» Instructions to follow: The result should be the line with "选项用于告诉 Rollup 哪些模块不应该被打包到最终的输出文件中。这些模块通常是一些第三方库或" followed by every remaining line of the entries, each reproduced exactly, with nothing else.

= Beginning of Section =

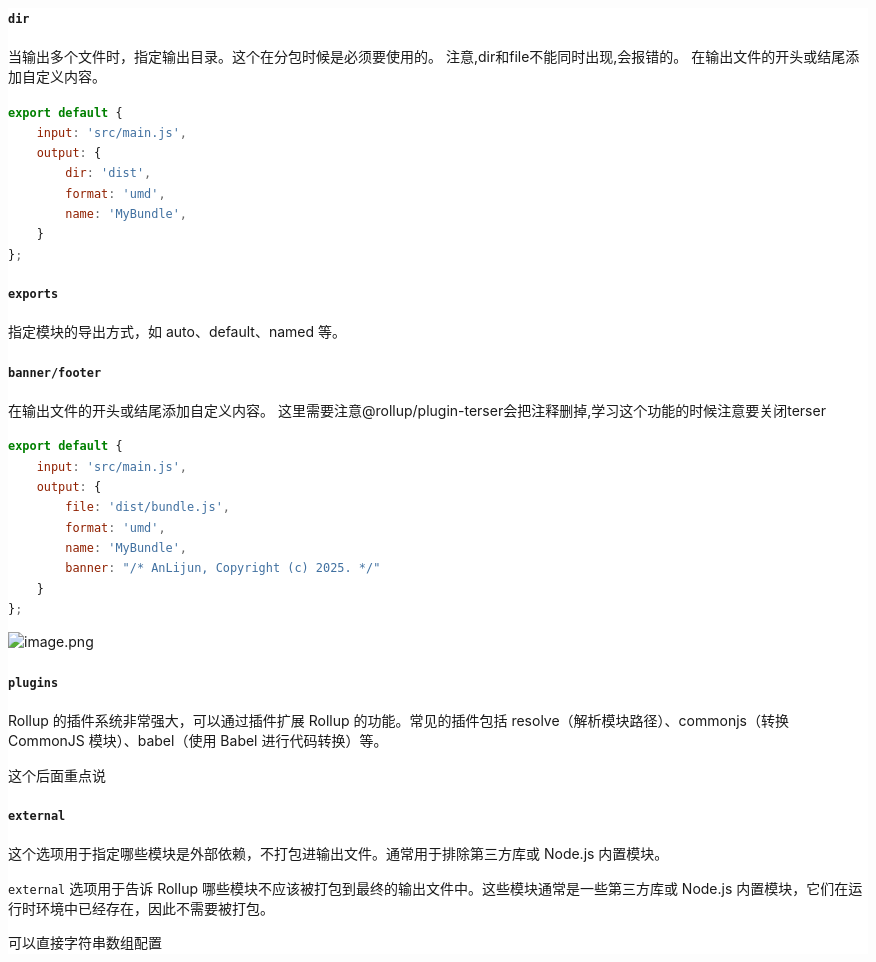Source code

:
 ```JavaScript
```

#### `dir`

当输出多个文件时，指定输出目录。这个在分包时候是必须要使用的。
注意,dir和file不能同时出现,会报错的。
在输出文件的开头或结尾添加自定义内容。

```JavaScript
export default {
    input: 'src/main.js',
    output: {
        dir: 'dist',
        format: 'umd',
        name: 'MyBundle',
    }
};
```

#### `exports`

指定模块的导出方式，如 auto、default、named 等。

#### `banner/footer`

在输出文件的开头或结尾添加自定义内容。
这里需要注意@rollup/plugin-terser会把注释删掉,学习这个功能的时候注意要关闭terser

```JavaScript
export default {
    input: 'src/main.js',
    output: {
        file: 'dist/bundle.js',
        format: 'umd',
        name: 'MyBundle',
        banner: "/* AnLijun, Copyright (c) 2025. */"
    }
};
```

![image.png](https://p0-xtjj-private.juejin.cn/tos-cn-i-73owjymdk6/0939d99b06e646cfb96d4695bc5e812e~tplv-73owjymdk6-jj-mark-v1:0:0:0:0:5o6Y6YeR5oqA5pyv56S-5Yy6IEAg5a6J5Yip5ZCbX0FuTGlqdW4=:q75.awebp?policy=eyJ2bSI6MywidWlkIjoiMjUwMjk2MDY4NjA0MDI4NiJ9\&rk3s=f64ab15b\&x-orig-authkey=f32326d3454f2ac7e96d3d06cdbb035152127018\&x-orig-expires=1737859432\&x-orig-sign=%2Fcq%2BE3xjLzmCy2MV0rk0pLPfiXM%3D)

#### `plugins`

Rollup 的插件系统非常强大，可以通过插件扩展 Rollup 的功能。常见的插件包括 resolve（解析模块路径）、commonjs（转换 CommonJS 模块）、babel（使用 Babel 进行代码转换）等。

这个后面重点说

#### `external`

这个选项用于指定哪些模块是外部依赖，不打包进输出文件。通常用于排除第三方库或 Node.js 内置模块。

`external` 选项用于告诉 Rollup 哪些模块不应该被打包到最终的输出文件中。这些模块通常是一些第三方库或 Node.js 内置模块，它们在运行时环境中已经存在，因此不需要被打包。

可以直接字符串数组配置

= End of Section =

» Solved exercise:
`external` 选项用于告诉 Rollup 哪些模块不应该被打包到最终的输出文件中。这些模块通常是一些第三方库或 Node.js 内置模块，它们在运行时环境中已经存在，因此不需要被打包。

可以直接字符串数组配置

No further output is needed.